CHABROW: Do you think FISMA works? There has been a lot of criticism of FISMA as not really securing IT but as more of pushing paper.
STRAWN: If you think that FISMA means certify and accredit in a paper process all of your applications and systems and leave it go at that, you can make it a paper process that is nothing but bureaucratic and really doesn't improve the security very much. I suppose I think we probably have a little more C&A processes than they were worth. But since we take security seriously and have a multi-dimensional security process, I would say overall, we are pretty satisfied with the requirements that have come down from OMB-land to us.
Some of the may be a little bit onerous and others we think may not be quite worth the cost, but if you integrate over the whole process, they have done a pretty good job of telling us what to do and we have done a pretty good job of doing it, and I think we are much more secure because of that partnership.
CHABROW: Do you think there is the need to reform it?

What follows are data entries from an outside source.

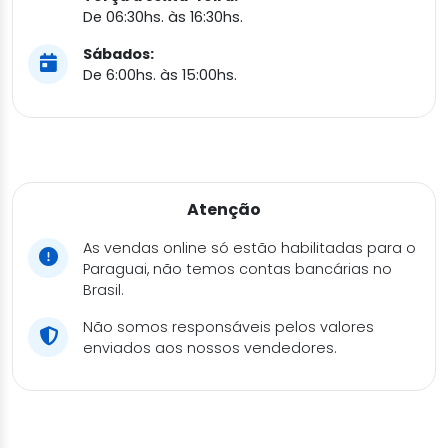
De 06:30hs. às 16:30hs.
Sábados:
De 6:00hs. às 15:00hs.
Atenção
As vendas online só estão habilitadas para o
Paraguai, não temos contas bancárias no
Brasil.
Não somos responsáveis pelos valores
enviados aos nossos vendedores.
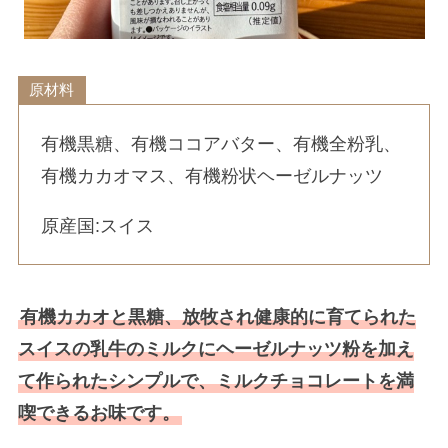
原材料
有機黒糖、有機ココアバター、有機全粉乳、
有機カカオマス、有機粉状ヘーゼルナッツ
原産国:スイス
有機カカオと黒糖、放牧され健康的に育てられた
スイスの乳牛のミルクにヘーゼルナッツ粉を加え
て作られたシンプルで、ミルクチョコレートを満
喫できるお味です。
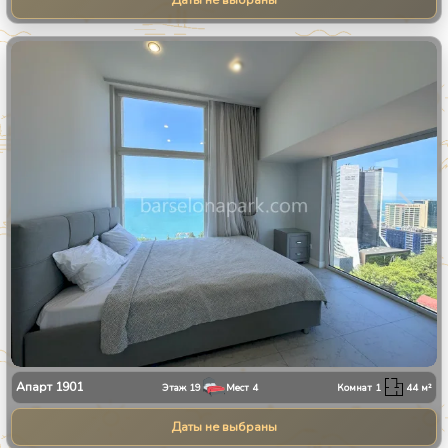
Даты не выбраны
1
/
13
Апарт
1901
Этаж
19
Мест
4
Комнат
1
44
м²
Даты не выбраны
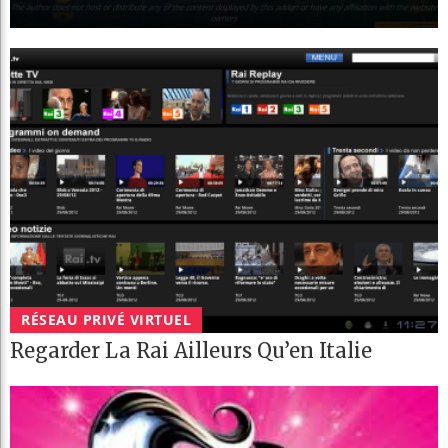
RÉSEAU PRIVÉ VIRTUEL
Regarder La Rai Ailleurs Qu’en Italie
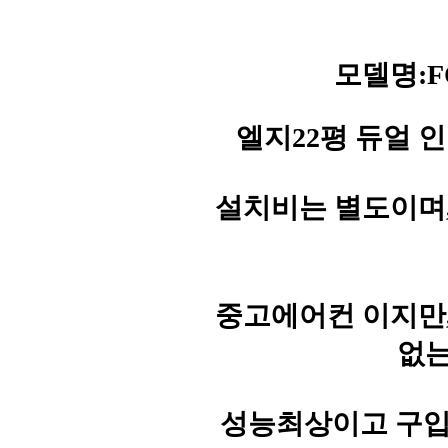
모델명:FQ
엘지22평 듀얼 인
설치비는 별도이며
중고에어컨 이지만
없는
성능최상이고 구입문의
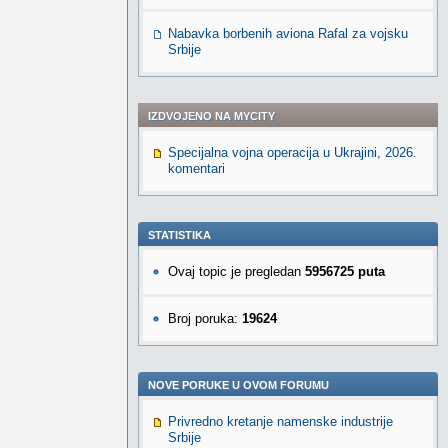
Nabavka borbenih aviona Rafal za vojsku
Srbije
IZDVOJENO NA MYCITY
Specijalna vojna operacija u Ukrajini, 2026.
komentari
STATISTIKA
Ovaj topic je pregledan
5956725 puta
Broj poruka:
19624
NOVE PORUKE U OVOM FORUMU
Privredno kretanje namenske industrije
Srbije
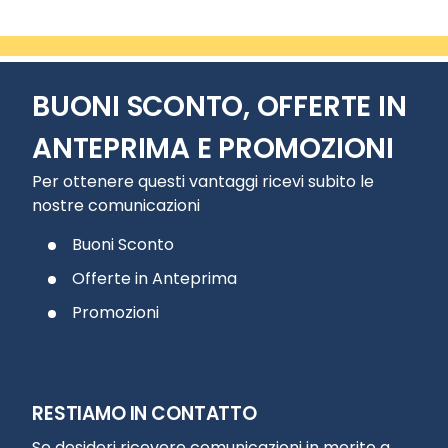
BUONI SCONTO, OFFERTE IN
ANTEPRIMA E PROMOZIONI
Per ottenere questi vantaggi ricevi subito le
nostre comunicazioni
Buoni Sconto
Offerte in Anteprima
Promozioni
RESTIAMO IN CONTATTO
Se desideri ricevere comunicazioni in merito a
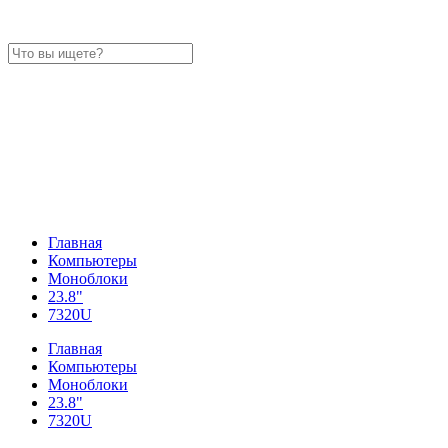
Главная
Компьютеры
Моноблоки
23.8"
7320U
Главная
Компьютеры
Моноблоки
23.8"
7320U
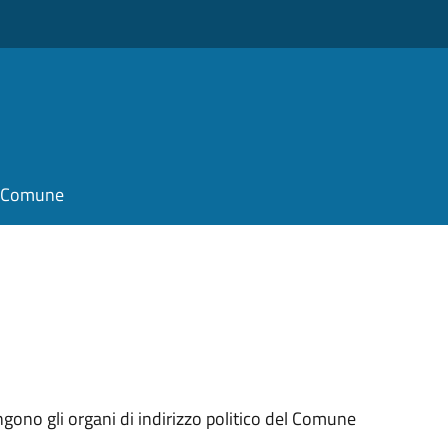
il Comune
ngono gli organi di indirizzo politico del Comune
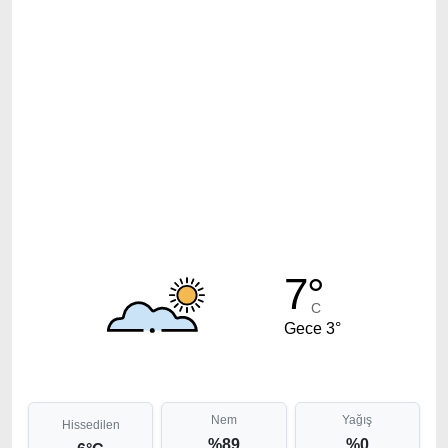
7°
C
Gece 3°
Nem
Yağış
Hissedilen
%89
%0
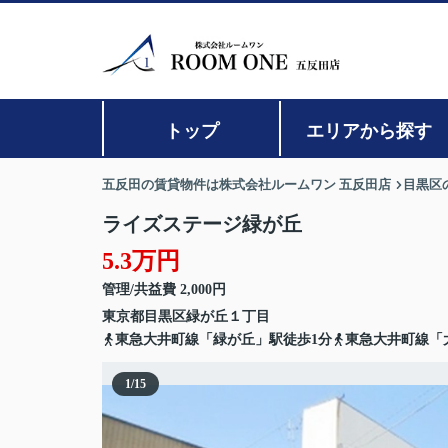
トップ
エリアから探す
五反田の賃貸物件は株式会社ルームワン 五反田店
目黒区
ライズステージ緑が丘
5.3万円
管理/共益費 2,000円
東京都
目黒区
緑が丘
１丁目
東急大井町線「緑が丘」駅徒歩1分
東急大井町線「
1
/
15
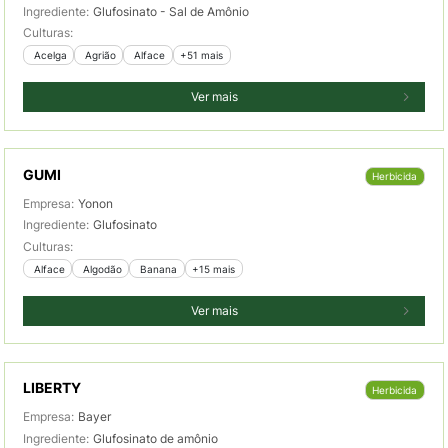
Ingrediente:
Glufosinato - Sal de Amônio
Culturas:
 Acelga
 Agrião
 Alface
+51 mais
Ver mais
GUMI
Herbicida
Empresa:
Yonon
Ingrediente:
Glufosinato
Culturas:
 Alface
 Algodão
 Banana
+15 mais
Ver mais
LIBERTY
Herbicida
Empresa:
Bayer
Ingrediente:
Glufosinato de amônio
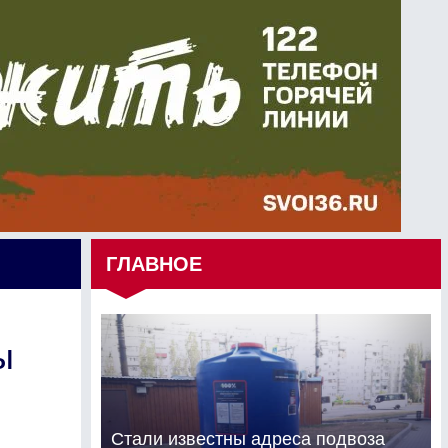
ГЛАВНОЕ
ы
Стали известны адреса подвоза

STRAWN: There is always the need to reform it, and it will be reformed whether it needs it or not. The government is in a constant state of changing and especially it will need to continue to be changing as the nature of the threats continue to change.
Government agencies in general tend to change when they are told to change. There is usually too much work and not enough money to do everything that you want to do so the process that makes the federal government move forward is serious attention to this type of oversight and I think OMB and OSTP (Office of Science and Technology Planning) by and large, with great support from places like NIST that defines standards that get promulgated by OMB. I am a supporter of the process, knowing that it will continue to evolve and change, because IT continues to evolve and change.
Given the complexities of the federal government I think they are doing a better job than we have any reason to expect what it would have done.